Schwangerschaft als Vertrauensbruch bezeichnet

Ein ähnliches Bild zeige sich in der Verwaltung der Puppenspiele, wo man laut Brief „die vielen Kündigungen junger, sympathischer und qualifizierter Kolleginnen sehr bekümmert zur Kenntnis nehmen“ musste. Einer Mitarbeiterin, die schwanger geworden war, sei dies vor Zeugen von Kemmerling mit den Worten „Du hattest mir doch versprochen, nicht schwanger zu werden“ als Vertrauensbruch zum Vorwurf gemacht worden.
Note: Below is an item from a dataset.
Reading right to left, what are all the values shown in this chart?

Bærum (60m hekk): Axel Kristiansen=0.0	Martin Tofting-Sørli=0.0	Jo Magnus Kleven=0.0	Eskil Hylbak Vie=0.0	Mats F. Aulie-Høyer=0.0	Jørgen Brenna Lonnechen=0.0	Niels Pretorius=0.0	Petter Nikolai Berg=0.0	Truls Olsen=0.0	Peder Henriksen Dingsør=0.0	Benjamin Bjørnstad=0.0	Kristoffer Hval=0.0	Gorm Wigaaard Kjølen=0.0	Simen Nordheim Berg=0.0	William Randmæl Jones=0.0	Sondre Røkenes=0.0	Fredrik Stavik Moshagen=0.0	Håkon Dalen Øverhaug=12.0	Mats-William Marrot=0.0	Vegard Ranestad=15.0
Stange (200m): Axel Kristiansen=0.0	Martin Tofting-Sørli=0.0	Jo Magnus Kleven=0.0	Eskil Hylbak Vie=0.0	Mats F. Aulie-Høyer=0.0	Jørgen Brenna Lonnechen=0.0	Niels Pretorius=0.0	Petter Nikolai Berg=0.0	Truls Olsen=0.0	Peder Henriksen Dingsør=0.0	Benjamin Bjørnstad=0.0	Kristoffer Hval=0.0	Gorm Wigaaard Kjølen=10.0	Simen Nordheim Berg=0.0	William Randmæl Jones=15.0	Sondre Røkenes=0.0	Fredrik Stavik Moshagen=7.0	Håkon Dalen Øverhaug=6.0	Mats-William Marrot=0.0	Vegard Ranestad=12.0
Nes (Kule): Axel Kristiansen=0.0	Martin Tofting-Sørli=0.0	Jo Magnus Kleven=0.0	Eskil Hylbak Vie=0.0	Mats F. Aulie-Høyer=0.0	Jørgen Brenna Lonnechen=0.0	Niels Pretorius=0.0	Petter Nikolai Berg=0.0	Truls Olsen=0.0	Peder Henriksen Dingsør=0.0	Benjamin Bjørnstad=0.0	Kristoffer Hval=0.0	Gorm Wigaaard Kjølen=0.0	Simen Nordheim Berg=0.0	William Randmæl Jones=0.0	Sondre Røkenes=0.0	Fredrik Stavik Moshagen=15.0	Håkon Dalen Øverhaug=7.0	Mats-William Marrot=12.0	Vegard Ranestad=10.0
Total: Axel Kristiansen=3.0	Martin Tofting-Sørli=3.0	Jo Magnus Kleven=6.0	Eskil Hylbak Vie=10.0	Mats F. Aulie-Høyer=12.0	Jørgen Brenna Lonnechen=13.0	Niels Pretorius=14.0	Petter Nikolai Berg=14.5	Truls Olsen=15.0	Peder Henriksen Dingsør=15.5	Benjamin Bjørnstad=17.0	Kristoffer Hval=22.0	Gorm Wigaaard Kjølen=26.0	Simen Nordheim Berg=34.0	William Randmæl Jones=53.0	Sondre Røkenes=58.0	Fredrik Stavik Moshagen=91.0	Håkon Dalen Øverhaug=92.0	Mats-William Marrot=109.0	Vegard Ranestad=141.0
Überhaupt schwebe ein genereller Vorwurf „undankbar zu sein“ über allem. Der Brief bezeugt Äußerungen wie „Ihr wisst ja gar nicht, wie gut es ihr habt“ oder „Wem das hier nicht passt, der kann ja bei Aldi an der Kasse arbeiten.“

Intendantin Frauke Kemmerling wollte auf Anfrage nichts zu den Vorwürfen sagen: „Es ist ein laufender Prozess, zu dem ich mich gegenwärtig nicht äußern möchte.“ Sie will die Gespräche abwarten, betonte aber, dass es auch ein Loyalitätsschreiben von elf Kollegen gäbe, das ihr Stellvertreter Udo Müller im Kulturamt abgegeben habe.

Die Betroffenen wollen von der Stadt Taten sehen

Auch seitens der Stadt will man sich noch nicht zu dem Knatsch am Eisenmarkt äußern. Die Kulturdezernentin kümmere sich darum, heißt es. „Da setzen wir erst einmal auf Gespräche. Und hoffen, somit Lösungen zu finden. Das hat in anderen Situationen ja auch funktioniert“, so Stadtsprecherin Inge Schürmann. Doch den Glauben an das gesprochene Wort hat die Mehrheit in und um Knollendorf verloren: „Die Zeit der Worte und des Geredes ist vorbei. Wir wollen Taten sehen“, sagen einige Ensemble-Mitglieder vor dem Termin mit Laugwitz-Aulbach.